EnMasseProject / enmasse

EnMasse - Self-service messaging on Kubernetes and OpenShift
https://enmasseproject.github.io
Apache License 2.0
190 stars 87 forks source link

Agent crashes when router pod is deleted #781

Closed lulf closed 6 years ago

lulf commented 6 years ago

Same observation as in #715 that the admin pod crashes when router pod crashes. In this case though, the router pod is just deleted manually.

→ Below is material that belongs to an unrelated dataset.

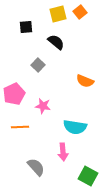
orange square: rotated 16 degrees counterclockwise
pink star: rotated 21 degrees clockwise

The openshift logs for the agent container shows this error:

2018-01-23T09:21:52.367Z agent info retrieved link routes for Router.qdrouterd-2217381788-s3srf: raw-> [{"name":"override.lwt_in","identity":"4","type":"org.apache.qpid.dispatch.router.config.linkRoute","prefix":"$lwt","distribution":"linkBalanced","connection":null,"containerId":"lwt-service","dir":"in","operStatus":"inactive","pattern":null},{"name":"override.lwt_out","identity":"5","type":"org.apache.qpid.dispatch.router.config.linkRoute","prefix":"$lwt","distribution":"linkBalanced","connection":null,"containerId":"lwt-service","dir":"out","operStatus":"inactive","pattern":null},{"name":"override.locate","identity":"6","type":"org.apache.qpid.dispatch.router.config.linkRoute","prefix":"locate","distribution":"linkBalanced","connection":"subscription-service","containerId":null,"dir":"out","operStatus":"inactive","pattern":null}]
2018-01-23T09:21:52.367Z agent info retrieved link routes for Router.qdrouterd-2217381788-s3srf: {}
2018-01-23T09:21:52.367Z agent info updating addresses for Router.qdrouterd-2217381788-s3srf
2018-01-23T09:21:52.367Z agent info checking connectivity for Router.qdrouterd-2217381788-s3srf
2018-01-23T09:21:52.367Z agent info checking connectors on router Router.qdrouterd-2217381788-s3srf, missing=, stale=
2018-01-23T09:22:20.264Z agent info router ready
2018-01-23T09:22:20.264Z agent info router ready
events.js:160
      throw er; // Unhandled 'error' event
      ^
Error: Node not found
    at Sender.link.on_detach (/opt/app-root/src/node_modules/rhea/lib/link.js:146:86)
    at Session.on_detach (/opt/app-root/src/node_modules/rhea/lib/session.js:647:27)
    at Connection.(anonymous function) [as on_detach] (/opt/app-root/src/node_modules/rhea/lib/connection.js:646:30)
    at c.dispatch (/opt/app-root/src/node_modules/rhea/lib/types.js:902:33)
    at Transport.read (/opt/app-root/src/node_modules/rhea/lib/transport.js:95:36)
    at SaslClient.read (/opt/app-root/src/node_modules/rhea/lib/sasl.js:252:26)
    at Connection.input (/opt/app-root/src/node_modules/rhea/lib/connection.js:424:35)
    at emitOne (events.js:96:13)
    at TLSSocket.emit (events.js:188:7)
    at readableAddChunk (_stream_readable.js:176:18)
lulf commented 6 years ago

@grs Is this an error tha can be handled more gracefully? Is it enough to just handle on_detach?